I’ve probably explained this before, but I’m going to do it again. A
golden master generally consists of a bunch of inputs and a bunch of
expected outputs. The inputs can be randomly generated—in fact, if it’s
possible, you should definitely be doing this randomly. In my case, this
meant a random sample of approximately 1000 items—a tiny portion of the
real data, but enough that I could see when I’d regressed. I then cached
the output of the script—a ton of XML files—when these 1000 numbers were
plugged in. Because of the sensitivity of the data, the only thing
stored in version control was those 1000 IDs. Everything else was local
to my machine or in the database.
Next, I wrote an
ant build script that ran
this over and over again, and produced a diff (using
diff) between the
expected output and the actual output. If there was any difference, it
failed the build. This isn’t perfect, as changes can be intentional as
well as unintentional, but it’s enough to ensure that things are
working. If I expected to see the change, I simply overwrote the golden
master with the new files.
Total test running time: three minutes. Down from who knows how long I’d
spend manually checking that I didn’t break anything? I could do better
(and did, later), but this was enough for now.
Only then did I start reading the code in detail. The reason for this is
I get fairly critical when I read code.
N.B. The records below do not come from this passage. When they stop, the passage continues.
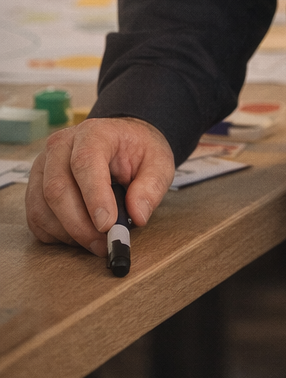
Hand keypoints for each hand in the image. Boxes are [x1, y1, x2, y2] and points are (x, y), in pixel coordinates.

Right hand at [26, 117, 175, 257]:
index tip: (107, 225)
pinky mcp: (35, 186)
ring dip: (68, 233)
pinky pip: (36, 219)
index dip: (94, 197)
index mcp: (93, 133)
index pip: (85, 163)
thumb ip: (152, 186)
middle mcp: (61, 146)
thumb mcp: (159, 161)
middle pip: (57, 188)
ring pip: (42, 207)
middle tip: (104, 244)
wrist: (121, 141)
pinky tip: (79, 236)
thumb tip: (137, 215)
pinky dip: (56, 235)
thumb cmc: (138, 151)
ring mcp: (43, 166)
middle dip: (80, 225)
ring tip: (96, 242)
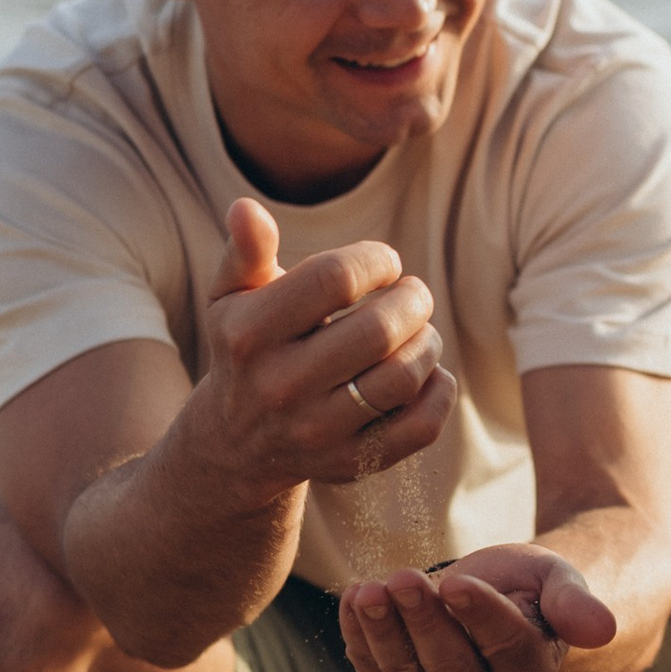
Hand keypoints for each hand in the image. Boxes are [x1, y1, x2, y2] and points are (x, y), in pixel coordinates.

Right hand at [192, 199, 456, 505]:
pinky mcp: (349, 464)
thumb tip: (246, 207)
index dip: (375, 260)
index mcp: (249, 335)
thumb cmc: (247, 348)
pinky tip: (426, 372)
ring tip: (418, 330)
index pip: (335, 278)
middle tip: (413, 293)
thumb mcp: (231, 299)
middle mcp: (279, 388)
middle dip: (412, 299)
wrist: (235, 444)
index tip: (384, 262)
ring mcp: (315, 433)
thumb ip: (245, 251)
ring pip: (403, 379)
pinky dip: (439, 391)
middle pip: (378, 331)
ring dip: (427, 343)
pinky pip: (420, 427)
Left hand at [338, 541, 617, 671]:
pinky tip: (351, 598)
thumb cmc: (533, 583)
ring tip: (367, 589)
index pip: (505, 646)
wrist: (501, 593)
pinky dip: (358, 638)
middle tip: (402, 578)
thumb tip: (604, 630)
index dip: (480, 615)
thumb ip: (575, 602)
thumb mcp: (558, 578)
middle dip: (423, 622)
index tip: (457, 580)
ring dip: (382, 631)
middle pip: (451, 666)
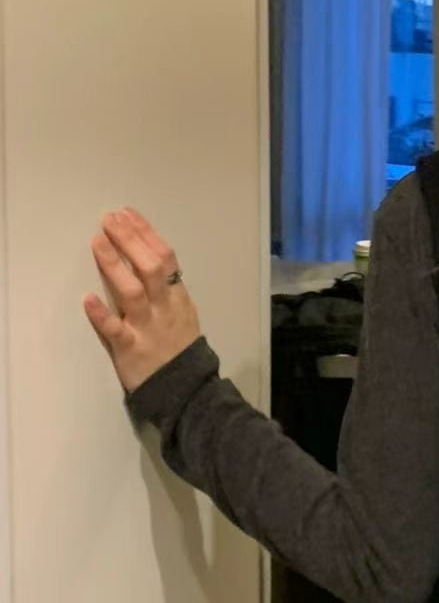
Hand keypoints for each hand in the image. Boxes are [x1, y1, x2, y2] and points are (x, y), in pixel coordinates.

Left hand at [84, 210, 201, 394]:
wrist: (187, 388)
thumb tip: (147, 256)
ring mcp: (147, 327)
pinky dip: (102, 315)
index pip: (165, 257)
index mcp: (177, 296)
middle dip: (129, 240)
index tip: (126, 214)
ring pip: (132, 292)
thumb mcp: (183, 312)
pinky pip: (115, 330)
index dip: (145, 233)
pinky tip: (87, 299)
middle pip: (149, 267)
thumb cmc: (181, 348)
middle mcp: (163, 307)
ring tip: (98, 242)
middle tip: (109, 219)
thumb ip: (167, 288)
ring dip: (115, 265)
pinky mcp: (130, 349)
I can’t help cleaning it up as I
go. This provides an opportunity to learn much more about it—if I can
watch the tests break every time I think I’ve understood things, I’ll
learn much faster. I’m refactoring only at this stage, not adding
features, so there should be no changes. That said, there were a few—I
accidentally fixed a few bugs by simplifying the code. Situations like
that called for extra-special care when reading the diffs to ensure the
change was actually good. Quite often, I’d revert and intentionally
make the same change without any of the other refactoring so I could be
sure it made sense.
Total number of commits: over 40. And I’ve delivered practically
I kept at this, moving things around, changing the code to be more
functional when it made things cleaner, injecting rather than
constructing, making things more deterministic, extracting methods and
classes… you get the idea. Total time taken: about a week.
Yup. A week.
That’s a long time. Granted, part of it was me learning my way, but most
of it was getting the code under some degree of test and cleaning it up.
Was it worth it? Definitely. I spent the next week cranking out
features. It was easy, because instead of diving straight in, I’d spent
the time to get everything in order. The golden master test went from
three minutes to 30 seconds and stopped hitting a server as part of
this, making it even easier to ensure I hadn’t broken anything.
That original file is now half the size and does so, so much more, much
much faster than when I started. I’m pretty happy with it.